The PNP have dealt with the IMF during the years they were in power but decided against borrowing any money in the last few years just before JLP won the election.
The Jamaican people need to know the details regarding this huge loan; how much money have been distributed so far because we all know that its a disbursement loan.
We need to know the terms of the disbursement, how many, fees for each disbursement, interest rate on the disbursements and a projected view to see if we are on track to pay off this loan in a timely matter.
We need to know the problems we face on getting the next disbursement funds and problems in getting past disbursement funds.
The longer it takes to get a disbursement the more it cost us because we are still paying interest on each amount received. The money is there but if we do not keep up with the terms then we cannot access the remaining funds so we can't take care of the initial plans for the loan.

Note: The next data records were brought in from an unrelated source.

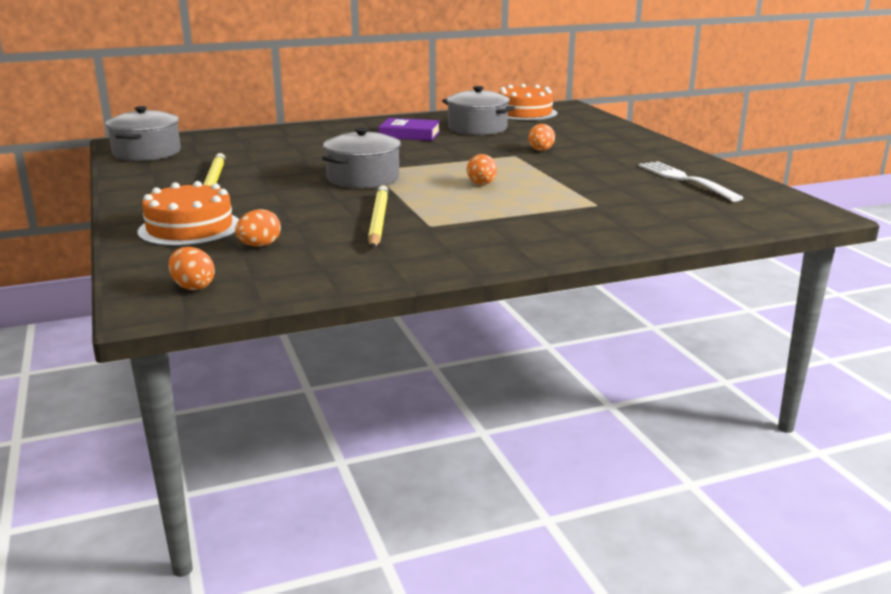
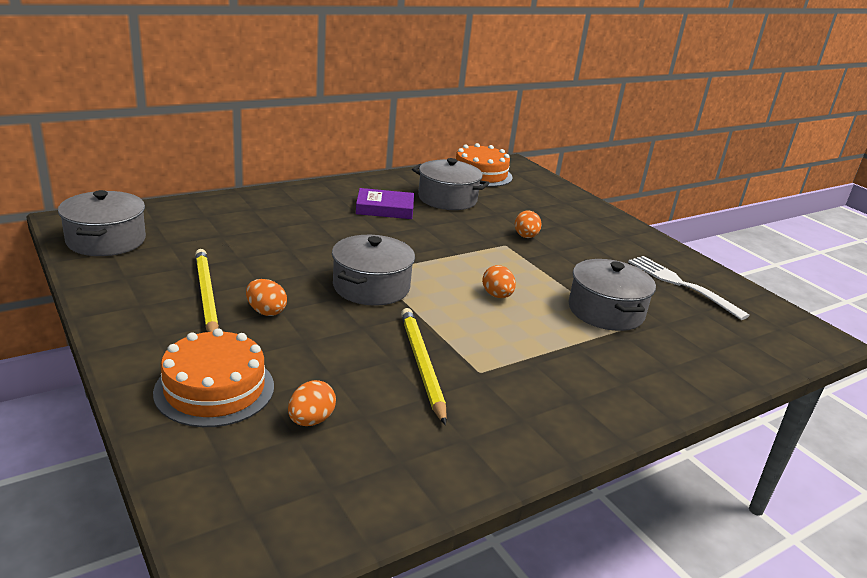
camera: 15 degrees left, 5 degrees up
(193, 287) = (266, 512): orange egg -> orange egg (266, 311)
(586, 194) = (605, 311): none -> grey pot

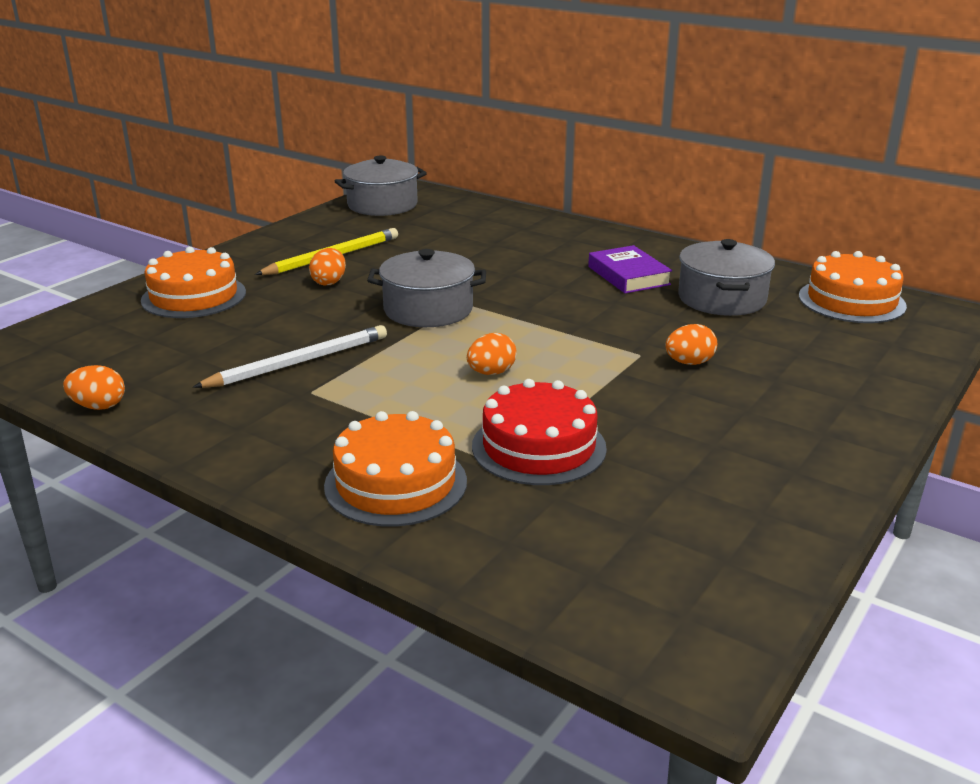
camera: 70 degrees right, 0 degrees up
(311, 420) = (174, 338): orange egg -> orange egg (99, 406)
(421, 365) = (298, 362): yellow pencil -> white pencil
(605, 311) = (539, 447): grey pot -> red cake
(632, 371) = (396, 483): none -> orange cake
(681, 285) = (713, 501): white fork -> none

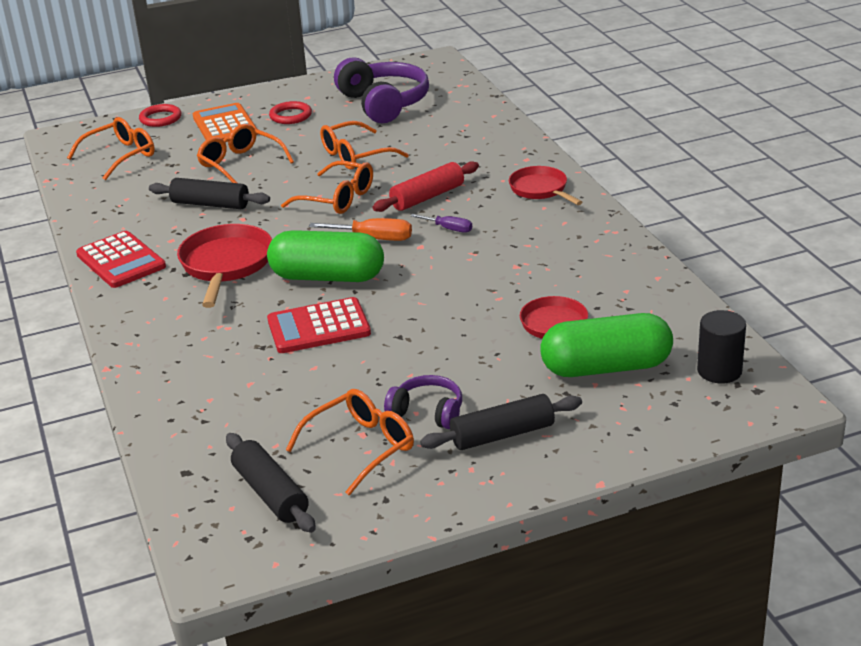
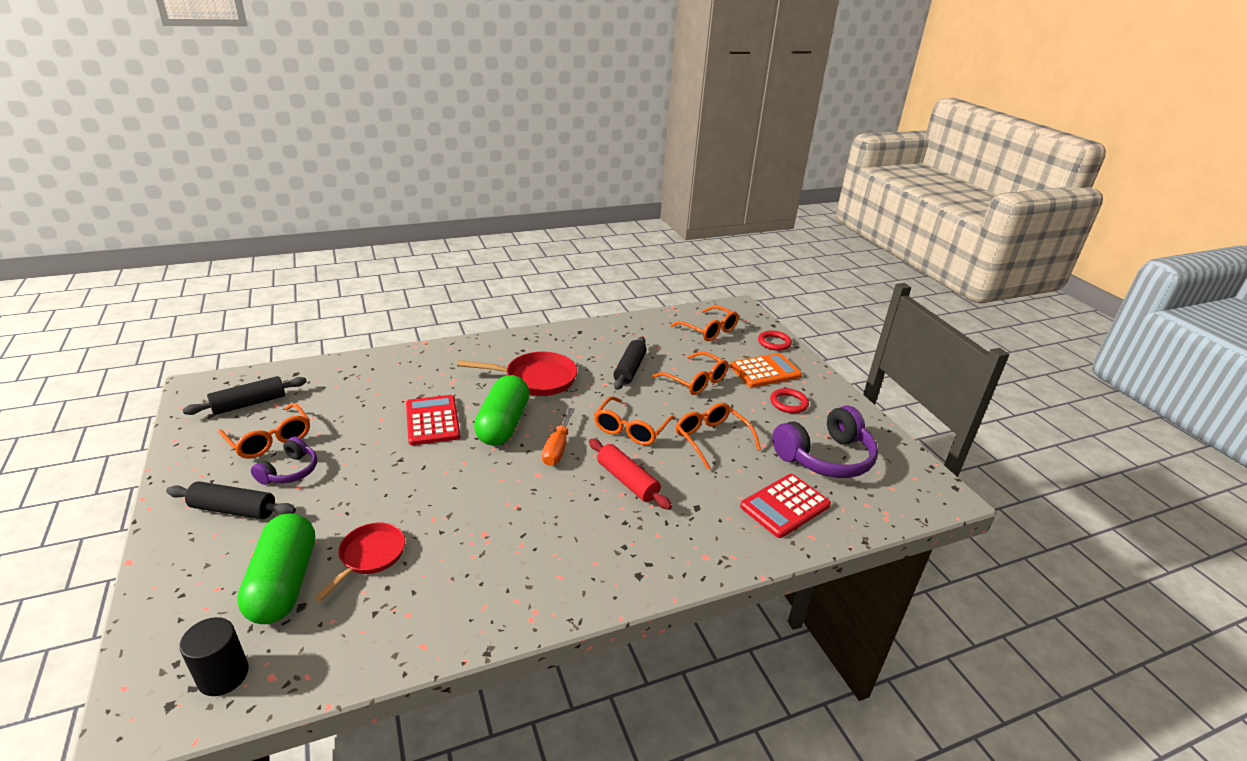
camera: 85 degrees right, 0 degrees up
(121, 261) = (555, 339): red calculator -> red calculator (785, 506)
(241, 164) = (695, 381): orange glasses -> orange glasses turned 90 degrees clockwise
(449, 229) = (564, 492): purple screwdriver -> none
(502, 434) = (234, 509): black rolling pin -> black rolling pin turned 60 degrees counterclockwise
(540, 189) = (634, 563): red pan -> none

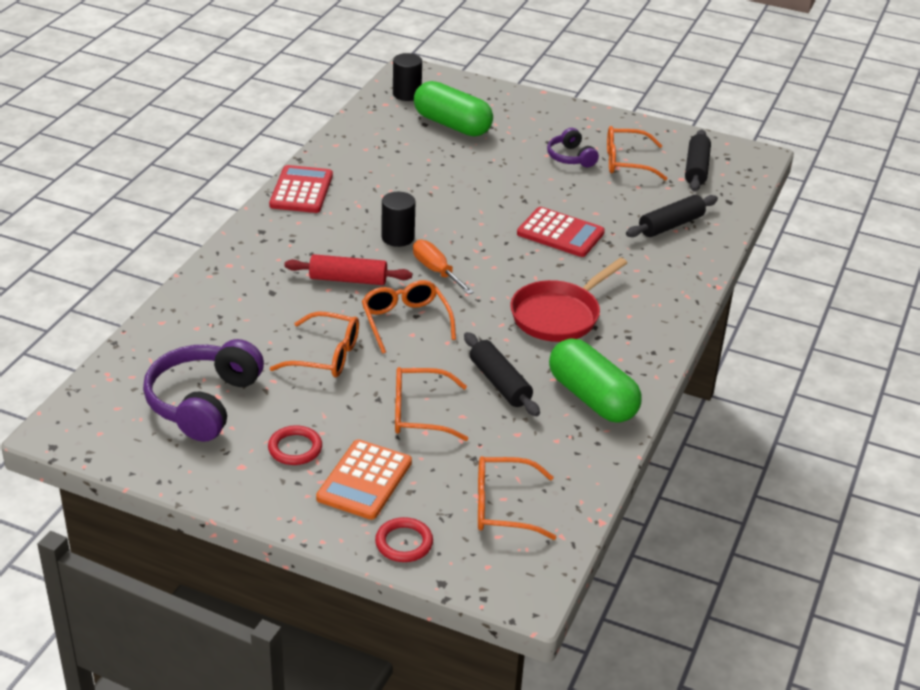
camera: 135 degrees right, 5 degrees up
(234, 509) = (552, 129): black rolling pin -> black rolling pin (671, 225)
(370, 556) = (433, 154): red pan -> none
(503, 424) = (507, 262): green capsule -> green capsule (592, 398)
(540, 491) = (398, 237): none -> black cylinder
(785, 506) = (203, 333): red calculator -> red calculator (301, 190)

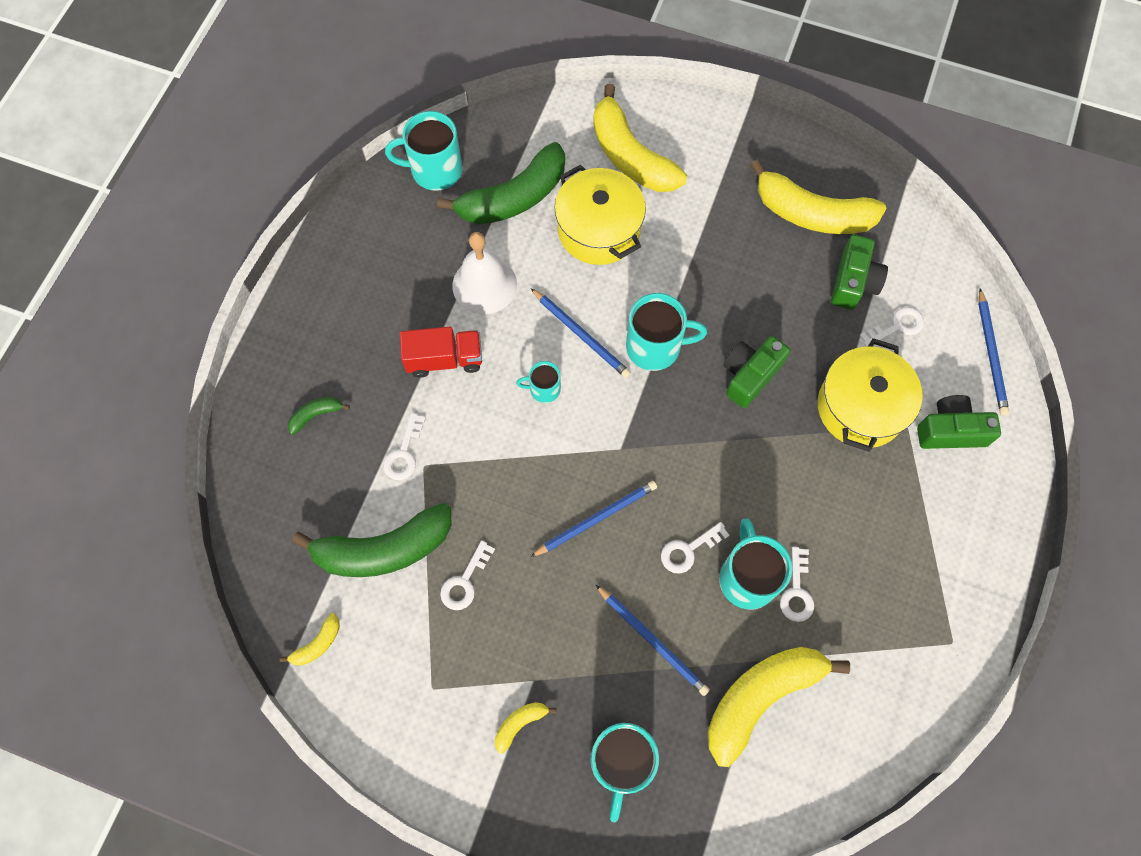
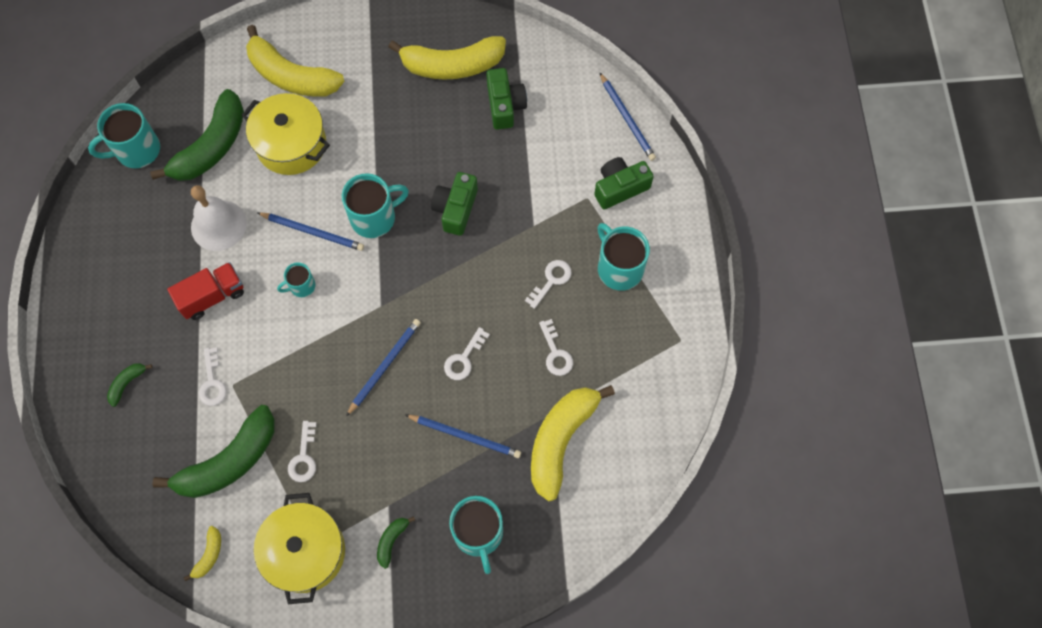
camera: 25 degrees left, 0 degrees up
(520, 723) = (391, 541): yellow banana -> green banana
(747, 577) = (516, 359): turquoise mug -> turquoise mug (619, 268)
(860, 407) = (548, 198): yellow pot -> yellow pot (305, 552)
(897, 327) = (550, 126): white key -> white key (551, 280)

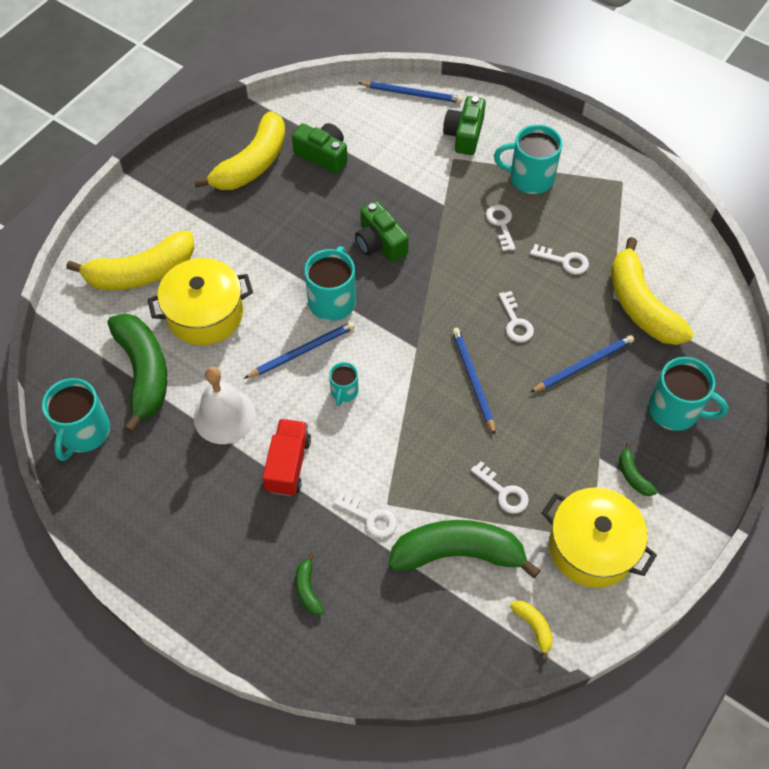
camera: 50 degrees left, 10 degrees down
(229, 461) = (458, 553): green banana -> green banana turned 90 degrees counterclockwise

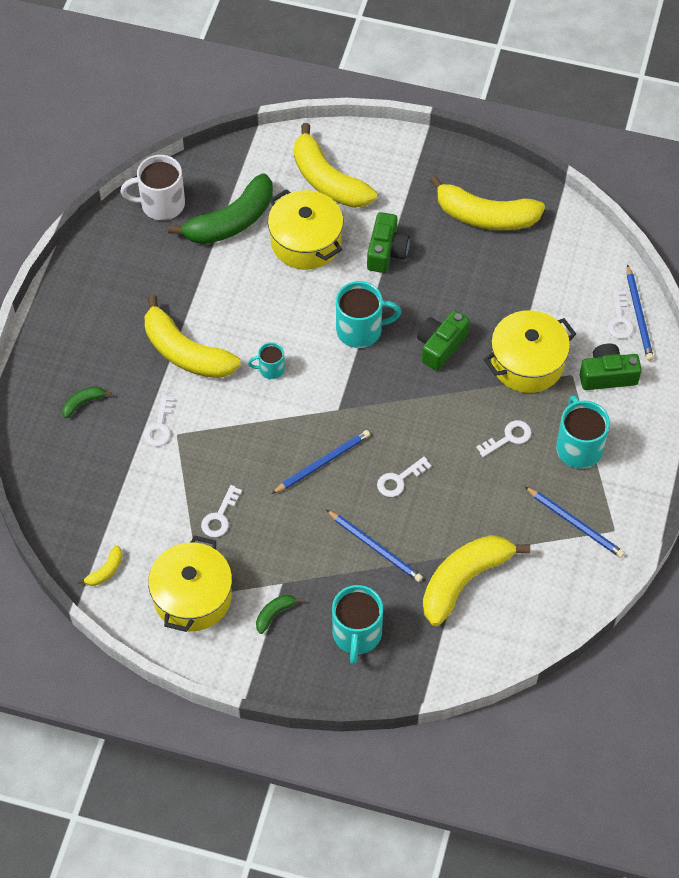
camera: 70 degrees right, 0 degrees up
(84, 432) = (161, 204): turquoise mug -> white mug
(224, 416) = (213, 292): white bell -> none
(288, 465) = (185, 352): red truck -> yellow banana
(302, 351) = (298, 325): blue pencil -> blue pencil (575, 524)
(323, 155) = (523, 267): green camera -> green camera (386, 251)
(427, 185) = (527, 363): none -> yellow pot
(458, 553) = (151, 498): green banana -> none
(564, 261) = (488, 503): white key -> white key (619, 320)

What would happen if we have a major crisis and we are still way up to our neck in debt?

Anancy Bedward
12/20/2011 - 5:26 PM
Ever notice come election time both parties offer well-sounding and "this will solve all Jamaica's problems" manifestos. Then afterwards the day to day reality of the majority of Jamaicans remains the same?
12/20/2011 - 12:18 PM
I think these are some very good ideas by the JLP, my problem is I hope it is not just election promises. All of what they said will be implemented by next year sounds good, if they win We should remember this and hold them to it. Unless there is another financial problem accross the globe then there is no reason why thes plans cant be put in place.
christopher Isaacs
12/20/2011 - 10:43 AM
Mortgage rates have to be tackled in a way as commercial banking rate had been. A revival of the construction industry is needed, as this industry is single most in incorporating and driving all other sector of the economy. The small shops in communities, the hardware stores, taxi cabs, architects and skilled and unskilled labor will all benefit, however with mortgage rate hovering in the 12-15% range is indeed a major preventing factor.
christopher Isaacs
12/20/2011 - 10:29 AM
Former PM PSM had used 1b of NIS funds for lending to persons wanting to establish small businesses, however we have not heard much about whether this was a successful venture or not or even whether these monies were payed back. I am of the view that this system does not work. Persons need to own their establishments!!. Light bill and rent alone will consume these funds. Discourage commercialism and encourage manufacturing and creation of a product (s) Mortgage instead of rent.
christopher Isaacs
12/20/2011 - 10:15 AM
Undoubtedly Jamaica has some of the best agricultural products, one just has to live outside of Jamaica to realize this undeniable fact, however one is hard pressed to find these products on the shelves in eg. the US food markets at reasonable prices. Ways must be found to have products exported in a more sustainable and economical way. This will benefit farmers immensely. The stop and go food processing has to stop. Give export/manufacturing a free run. Ackee too expensive!! $9.00US ??!!
christopher Isaacs
12/20/2011 - 10:01 AM
Although I am weary of promises, especially in an existing world of economic malaise, am still a bit encouraged by the comprehensive nature of the new JLP manifesto as outlined here. I am most impressed by the plan to establish enterprise zones. I am suggesting that NHT funds be used to establish these zones with a view to have persons or groups of persons owning these establishments. Sustainable MSMEs can only be realized through ownership of the building that house the building.